The subprocess of the Loop Data Sets operator executes n number of times where n is the number of ExampleSets provided as input to this operator. You must have basic understanding of Subprocesses in order to understand this operator. For more information regarding subprocesses please study the Subprocess operator. For each input ExampleSet the Loop Data Sets operator executes the inner operators of the subprocess like an operator chain. This operator can be used to conduct a process consecutively on a number of different data sets. If the only best parameter is set to true then only the results generated during the iteration with best performance are delivered as output. For this option it is compulsory to attach a performance vector to the performance port in the subprocess of this operator. The Loop Data Sets operator uses this performance vector to select the iteration with best performance.

Input

  • example set (IOObject)

    This operator can have multiple inputs. When one input is connected, another input port becomes available which is ready to accept another ExampleSet (if any). The order of inputs remains the same. The ExampleSet supplied at the first input port of this operator is available at the first input port of the nested chain (inside the subprocess). Do not forget to connect all inputs in correct order. Make sure that you have connected the right number of ports at the subprocess level.

Output

  • output (IOObject)

    The Loop Data Sets operator can have multiple output ports. When one output is connected, another output port becomes available which is ready to deliver another output (if any). The order of outputs remains the same. The Object delivered at the first output port of the subprocess is delivered at the first output of the outer process. Do not forget to connect all outputs in correct order. Make sure that you have connected the right number of ports at all levels of the chain.

Parameters

  • only_bestIf the only best parameter is set to true then only the results generated during the iteration with the best performance are delivered as output. For this option it is compulsory to attach a performance vector to the performance port in the subprocess of this operator. The Loop Data Sets operator uses this performance vector to select the iteration with the best performance. Range: boolean

Tutorial Processes

Selecting the ExampleSet with best performance

This Example Process explains the usage of the only best parameter of the Loop Data Sets operator. The 'Golf', 'Golf-Testset' and 'Iris' data sets are loaded using the Retrieve operator. All these ExampleSets are provided as input to the Loop Data Sets operator. Have a look at the subprocess of the Loop Data Sets operator. The Split Validation operator is used for training and testing a K-NN model on the given ExampleSet. The Split Validation operator returns the performance vector of the model. This performance vector is used by the Loop Data Sets operator for finding the iteration with the best performance. The results of the iteration with the best performance are delivered because the only best parameter is set to true.
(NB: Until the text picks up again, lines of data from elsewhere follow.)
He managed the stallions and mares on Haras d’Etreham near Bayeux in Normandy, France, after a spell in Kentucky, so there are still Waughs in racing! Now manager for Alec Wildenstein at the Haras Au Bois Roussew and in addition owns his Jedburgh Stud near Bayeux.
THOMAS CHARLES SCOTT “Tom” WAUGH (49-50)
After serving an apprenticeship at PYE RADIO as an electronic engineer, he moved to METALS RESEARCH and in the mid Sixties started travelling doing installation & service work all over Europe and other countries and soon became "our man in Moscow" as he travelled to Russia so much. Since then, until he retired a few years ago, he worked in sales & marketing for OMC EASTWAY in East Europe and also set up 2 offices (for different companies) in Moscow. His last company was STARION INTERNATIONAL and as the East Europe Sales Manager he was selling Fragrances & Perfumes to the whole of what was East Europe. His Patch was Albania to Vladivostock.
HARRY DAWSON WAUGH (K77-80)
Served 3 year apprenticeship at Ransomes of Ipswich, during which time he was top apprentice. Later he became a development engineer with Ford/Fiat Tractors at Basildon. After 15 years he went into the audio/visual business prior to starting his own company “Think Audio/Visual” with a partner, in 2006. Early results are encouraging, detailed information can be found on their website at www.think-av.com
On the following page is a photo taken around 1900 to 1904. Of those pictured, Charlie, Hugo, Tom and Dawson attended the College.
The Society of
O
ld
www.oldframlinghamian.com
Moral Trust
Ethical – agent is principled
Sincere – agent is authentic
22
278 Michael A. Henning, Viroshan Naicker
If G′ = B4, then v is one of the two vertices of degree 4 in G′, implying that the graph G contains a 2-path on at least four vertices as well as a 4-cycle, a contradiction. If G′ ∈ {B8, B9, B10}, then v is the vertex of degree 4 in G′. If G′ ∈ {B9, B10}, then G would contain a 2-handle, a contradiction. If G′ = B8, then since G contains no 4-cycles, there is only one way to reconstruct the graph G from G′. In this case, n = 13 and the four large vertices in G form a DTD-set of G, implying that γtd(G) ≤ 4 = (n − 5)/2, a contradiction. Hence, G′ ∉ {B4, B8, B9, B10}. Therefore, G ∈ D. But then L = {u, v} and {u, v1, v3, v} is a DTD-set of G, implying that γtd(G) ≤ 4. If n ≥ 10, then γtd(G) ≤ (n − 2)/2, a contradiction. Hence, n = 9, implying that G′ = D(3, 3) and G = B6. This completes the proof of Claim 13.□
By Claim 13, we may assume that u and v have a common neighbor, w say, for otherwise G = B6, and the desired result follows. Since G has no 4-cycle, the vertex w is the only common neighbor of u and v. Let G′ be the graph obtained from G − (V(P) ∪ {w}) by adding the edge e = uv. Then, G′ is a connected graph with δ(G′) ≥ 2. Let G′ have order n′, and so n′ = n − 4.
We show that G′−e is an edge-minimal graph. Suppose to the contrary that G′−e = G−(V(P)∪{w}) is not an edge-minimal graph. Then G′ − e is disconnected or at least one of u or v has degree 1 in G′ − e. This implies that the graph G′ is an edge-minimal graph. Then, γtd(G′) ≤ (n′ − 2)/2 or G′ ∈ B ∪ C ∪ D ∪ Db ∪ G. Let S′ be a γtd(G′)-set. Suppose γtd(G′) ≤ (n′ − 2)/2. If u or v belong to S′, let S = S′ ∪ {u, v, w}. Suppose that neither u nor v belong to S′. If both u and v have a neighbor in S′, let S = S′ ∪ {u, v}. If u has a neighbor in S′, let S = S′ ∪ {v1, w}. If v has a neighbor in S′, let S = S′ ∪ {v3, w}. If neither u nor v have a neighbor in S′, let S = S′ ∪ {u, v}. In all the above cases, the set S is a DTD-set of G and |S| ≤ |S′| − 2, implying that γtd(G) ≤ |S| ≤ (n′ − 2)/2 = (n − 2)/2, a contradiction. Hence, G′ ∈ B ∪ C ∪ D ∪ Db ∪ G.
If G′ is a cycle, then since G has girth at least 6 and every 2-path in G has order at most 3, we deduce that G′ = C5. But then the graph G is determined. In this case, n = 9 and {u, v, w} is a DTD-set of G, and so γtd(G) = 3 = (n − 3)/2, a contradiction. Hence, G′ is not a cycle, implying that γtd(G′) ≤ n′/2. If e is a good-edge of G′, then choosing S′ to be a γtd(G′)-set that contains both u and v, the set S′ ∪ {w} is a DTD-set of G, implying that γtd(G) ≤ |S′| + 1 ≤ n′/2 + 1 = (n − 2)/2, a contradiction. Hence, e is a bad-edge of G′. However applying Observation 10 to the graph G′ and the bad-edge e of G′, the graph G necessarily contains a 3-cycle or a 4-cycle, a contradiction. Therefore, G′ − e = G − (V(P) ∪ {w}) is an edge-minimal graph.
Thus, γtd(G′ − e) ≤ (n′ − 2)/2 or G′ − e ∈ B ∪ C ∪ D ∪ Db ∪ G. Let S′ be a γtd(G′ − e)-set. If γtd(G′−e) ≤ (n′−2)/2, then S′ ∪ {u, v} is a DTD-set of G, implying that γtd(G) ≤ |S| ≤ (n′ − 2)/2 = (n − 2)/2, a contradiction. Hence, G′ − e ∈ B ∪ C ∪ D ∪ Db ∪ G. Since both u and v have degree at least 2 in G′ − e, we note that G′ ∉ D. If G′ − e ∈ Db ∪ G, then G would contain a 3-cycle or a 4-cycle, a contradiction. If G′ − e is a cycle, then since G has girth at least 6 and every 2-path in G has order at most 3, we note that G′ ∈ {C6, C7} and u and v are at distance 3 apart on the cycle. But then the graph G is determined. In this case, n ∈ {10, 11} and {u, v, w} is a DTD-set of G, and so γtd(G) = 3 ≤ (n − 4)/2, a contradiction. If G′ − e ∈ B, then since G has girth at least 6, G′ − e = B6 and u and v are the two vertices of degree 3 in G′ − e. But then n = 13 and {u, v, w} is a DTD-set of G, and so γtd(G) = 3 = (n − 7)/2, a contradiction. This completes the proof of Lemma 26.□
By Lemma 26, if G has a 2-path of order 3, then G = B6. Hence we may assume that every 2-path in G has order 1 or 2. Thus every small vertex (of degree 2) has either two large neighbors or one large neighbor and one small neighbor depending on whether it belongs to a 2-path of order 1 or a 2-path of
When this process is executed, the 'Iris' data set is delivered as result. This is because the iteration with the 'Iris' data set had the best performance vector. If you insert a breakpoint after the Split Validation operator and run the process again, you can see that the 'Golf', 'Golf-Testset' and 'Iris' data sets have 25%, 50% and 93.33% accuracy respectively. As the iteration with 'Iris' data set had the best performance its results are returned by this operator (remember only best parameter is set to true). This operator can also return other objects like a model etc.